Great post. I was thinking the same thing. Actually, there has never been a pristine candidate since this country’s foundation.
In constantly using strawmen, you're simply demonstrating intellectual dishonestly. NOBODY says that we must have a "pristine" or "ideal" candidate. NOBODY. To refer to Trump, who is Pro Abortion, enthusiastically supporting abortion in 94% of all cases (abortion pill = 60%, and probably growing, various exceptions, abortions before 16 weeks, etc.) and also supports the Jew genocide in Gaza, as merely "not pristine" or "not ideal" represents a gross dishonesty.
This is not merely a NON-PRISTINE candidate, so please stop erecting fake strawmen to knock down.
2016 Trump I could see making a case for, before he backtracked on abortion and before the Gaza crisis developed. In fact, I voted for him, knowing back then that he was FAR FROM "PRISTINE". I was even open in 2020, with his support for sodomy being the greatest consideration in the double effect proportionality test.

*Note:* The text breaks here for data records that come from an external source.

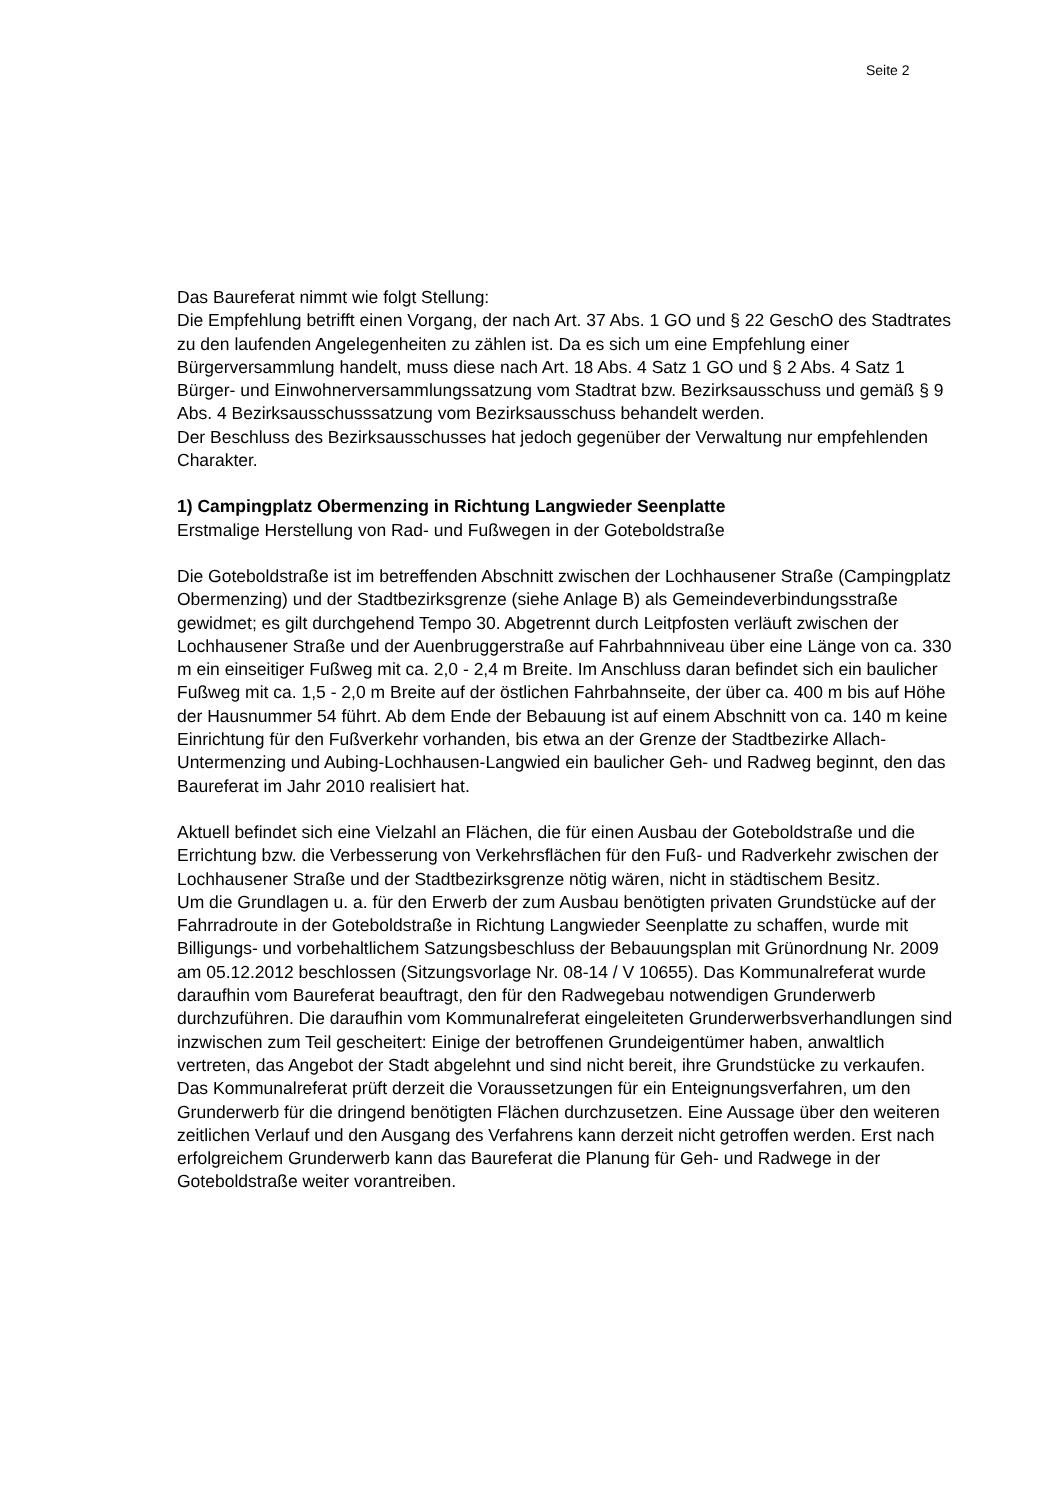Seite 2
Das Baureferat nimmt wie folgt Stellung:
Die Empfehlung betrifft einen Vorgang, der nach Art. 37 Abs. 1 GO und § 22 GeschO des Stadtrates zu den laufenden Angelegenheiten zu zählen ist. Da es sich um eine Empfehlung einer Bürgerversammlung handelt, muss diese nach Art. 18 Abs. 4 Satz 1 GO und § 2 Abs. 4 Satz 1 Bürger- und Einwohnerversammlungssatzung vom Stadtrat bzw. Bezirksausschuss und gemäß § 9 Abs. 4 Bezirksausschusssatzung vom Bezirksausschuss behandelt werden.
Der Beschluss des Bezirksausschusses hat jedoch gegenüber der Verwaltung nur empfehlenden Charakter.
1) Campingplatz Obermenzing in Richtung Langwieder Seenplatte
Erstmalige Herstellung von Rad- und Fußwegen in der Goteboldstraße
Die Goteboldstraße ist im betreffenden Abschnitt zwischen der Lochhausener Straße (Campingplatz Obermenzing) und der Stadtbezirksgrenze (siehe Anlage B) als Gemeindeverbindungsstraße gewidmet; es gilt durchgehend Tempo 30. Abgetrennt durch Leitpfosten verläuft zwischen der Lochhausener Straße und der Auenbruggerstraße auf Fahrbahnniveau über eine Länge von ca. 330 m ein einseitiger Fußweg mit ca. 2,0 - 2,4 m Breite. Im Anschluss daran befindet sich ein baulicher Fußweg mit ca. 1,5 - 2,0 m Breite auf der östlichen Fahrbahnseite, der über ca. 400 m bis auf Höhe der Hausnummer 54 führt. Ab dem Ende der Bebauung ist auf einem Abschnitt von ca. 140 m keine Einrichtung für den Fußverkehr vorhanden, bis etwa an der Grenze der Stadtbezirke Allach-Untermenzing und Aubing-Lochhausen-Langwied ein baulicher Geh- und Radweg beginnt, den das Baureferat im Jahr 2010 realisiert hat.
Aktuell befindet sich eine Vielzahl an Flächen, die für einen Ausbau der Goteboldstraße und die Errichtung bzw. die Verbesserung von Verkehrsflächen für den Fuß- und Radverkehr zwischen der Lochhausener Straße und der Stadtbezirksgrenze nötig wären, nicht in städtischem Besitz.
Um die Grundlagen u. a. für den Erwerb der zum Ausbau benötigten privaten Grundstücke auf der Fahrradroute in der Goteboldstraße in Richtung Langwieder Seenplatte zu schaffen, wurde mit Billigungs- und vorbehaltlichem Satzungsbeschluss der Bebauungsplan mit Grünordnung Nr. 2009 am 05.12.2012 beschlossen (Sitzungsvorlage Nr. 08-14 / V 10655). Das Kommunalreferat wurde daraufhin vom Baureferat beauftragt, den für den Radwegebau notwendigen Grunderwerb durchzuführen. Die daraufhin vom Kommunalreferat eingeleiteten Grunderwerbsverhandlungen sind inzwischen zum Teil gescheitert: Einige der betroffenen Grundeigentümer haben, anwaltlich vertreten, das Angebot der Stadt abgelehnt und sind nicht bereit, ihre Grundstücke zu verkaufen. Das Kommunalreferat prüft derzeit die Voraussetzungen für ein Enteignungsverfahren, um den Grunderwerb für die dringend benötigten Flächen durchzusetzen. Eine Aussage über den weiteren zeitlichen Verlauf und den Ausgang des Verfahrens kann derzeit nicht getroffen werden. Erst nach erfolgreichem Grunderwerb kann das Baureferat die Planung für Geh- und Radwege in der Goteboldstraße weiter vorantreiben.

But this 2024 Trump is absurd. I fail to find any "good" when evaluating the good and bad effects of voting for him. If there is any, it's very marginal and certainly does not outweigh his support for the abortion pill, women's "reprodutive rights", promise to fund IVF, etc. It's NOT EVEN CLOSE this time, even though I stated in 2020 that it was borderline. I can't even in the wildest stretch of my imagination justify a vote for Trump.

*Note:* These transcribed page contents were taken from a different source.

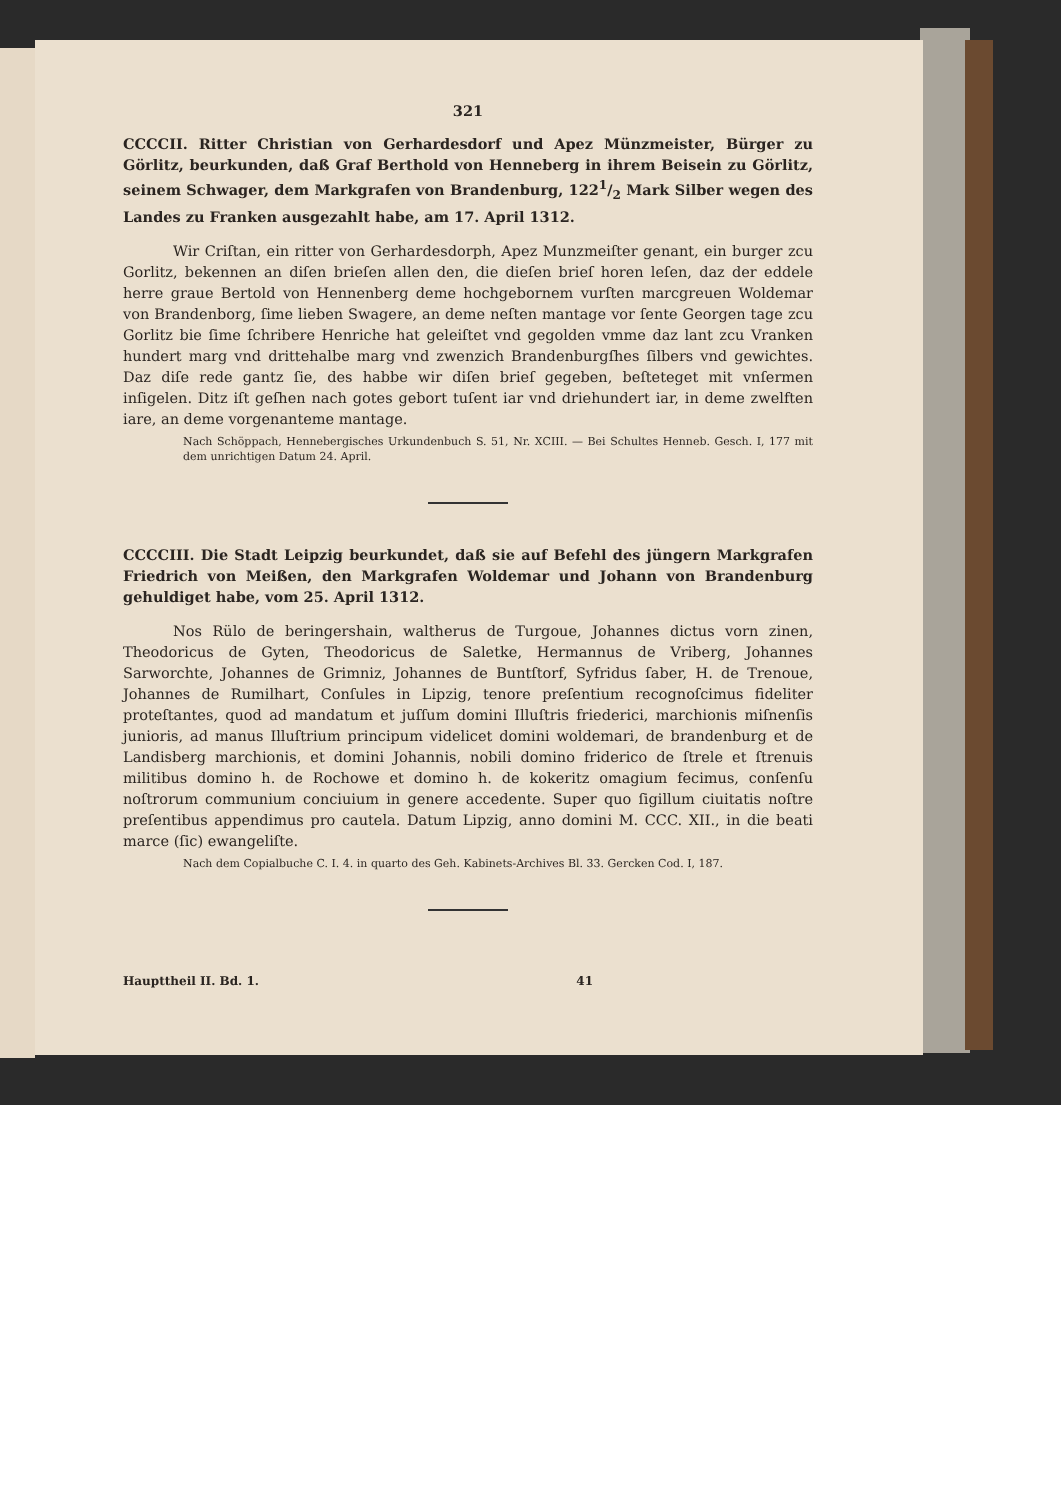321
CCCCII. Ritter Christian von Gerhardesdorf und Apez Münzmeister, Bürger zu Görlitz, beurkunden, daß Graf Berthold von Henneberg in ihrem Beisein zu Görlitz, seinem Schwager, dem Markgrafen von Brandenburg, 1221/2 Mark Silber wegen des Landes zu Franken ausgezahlt habe, am 17. April 1312.
Wir Criſtan, ein ritter von Gerhardesdorph, Apez Munzmeiſter genant, ein burger zcu Gorlitz, bekennen an diſen brieſen allen den, die dieſen brieſ horen leſen, daz der eddele herre graue Bertold von Hennenberg deme hochgebornem vurſten marcgreuen Woldemar von Brandenborg, ſime lieben Swagere, an deme neſten mantage vor ſente Georgen tage zcu Gorlitz bie ſime ſchribere Henriche hat geleiſtet vnd gegolden vmme daz lant zcu Vranken hundert marg vnd drittehalbe marg vnd zwenzich Brandenburgſhes ſilbers vnd gewichtes. Daz diſe rede gantz ſie, des habbe wir diſen brieſ gegeben, beſteteget mit vnſermen inſigelen. Ditz iſt geſhen nach gotes gebort tuſent iar vnd driehundert iar, in deme zwelften iare, an deme vorgenanteme mantage.
Nach Schöppach, Hennebergisches Urkundenbuch S. 51, Nr. XCIII. — Bei Schultes Henneb. Gesch. I, 177 mit dem unrichtigen Datum 24. April.
CCCCIII. Die Stadt Leipzig beurkundet, daß sie auf Befehl des jüngern Markgrafen Friedrich von Meißen, den Markgrafen Woldemar und Johann von Brandenburg gehuldiget habe, vom 25. April 1312.
Nos Rülo de beringershain, waltherus de Turgoue, Johannes dictus vorn zinen, Theodoricus de Gyten, Theodoricus de Saletke, Hermannus de Vriberg, Johannes Sarworchte, Johannes de Grimniz, Johannes de Buntſtorf, Syfridus ſaber, H. de Trenoue, Johannes de Rumilhart, Conſules in Lipzig, tenore preſentium recognoſcimus fideliter proteſtantes, quod ad mandatum et juſſum domini Illuſtris friederici, marchionis miſnenſis junioris, ad manus Illuſtrium principum videlicet domini woldemari, de brandenburg et de Landisberg marchionis, et domini Johannis, nobili domino friderico de ſtrele et ſtrenuis militibus domino h. de Rochowe et domino h. de kokeritz omagium fecimus, conſenſu noſtrorum communium conciuium in genere accedente. Super quo ſigillum ciuitatis noſtre preſentibus appendimus pro cautela. Datum Lipzig, anno domini M. CCC. XII., in die beati marce (ſic) ewangeliſte.
Nach dem Copialbuche C. I. 4. in quarto des Geh. Kabinets-Archives Bl. 33. Gercken Cod. I, 187.
Haupttheil II. Bd. 1. 41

As I said, I commend you for upholding Catholic moral principles by stating that you were going on the basis of double effect ... but I disagree with you in your application. I'm not going to argue with you too much on the latter, since the principle is generally more important than the application. See, I don't think your vote counts anyway ... I'm morally certain of it ... but even more so if you're from a radically "Blue" state.
As I said, the problem with attempting to legitimize the notion of "lesser evil" is that you're finding Catholics now trying to apply it elsewhere. We had one poster here who used language such as abortion being licit "in order to save the life of the mother". No, it's never licit "in order to [anything]", as that's end justifies the means. What you can do is to perform a procedure to save the life of the mother (without directly attacking the unborn child, which would turn it into end justifies the means) that has the unintended, unwanted, and unavoidable effect of having the life of the infant lost. End Justifies the Means terms like "in order to save the life of the mother" have infected the minds even of Trad Catholics due to their having glommed onto various Prot "Pro Life" initiatves and buying into that rhethoric, not realizing that their princples are not Catholic, and that most of those Prots are wholeheartedly in favor of contraception. In another thread, a different Trad Catholic failed the old classic "casuistic" test of whether you can throw one guy off the lifeboat to save the other nine. So, the Catholic answer is no (because you can't do evil to prevent greater evil) ... whereas the Prot utilitarian would say yes, and even that you MUST throw the guy off, since otherwise you'd be guilty of "killing" the other 9. We've had that argument made here before also, that by not taking a certain evil action, you're actually guilty of NOT preventing the other evil outcome. As a result of this legitimization of "lesser evil" in the area of voting, we see Catholics being effected with utilitarian moral reasoning in other areas as well ... whereas the Catholic answers to these questions used to be crystal clear.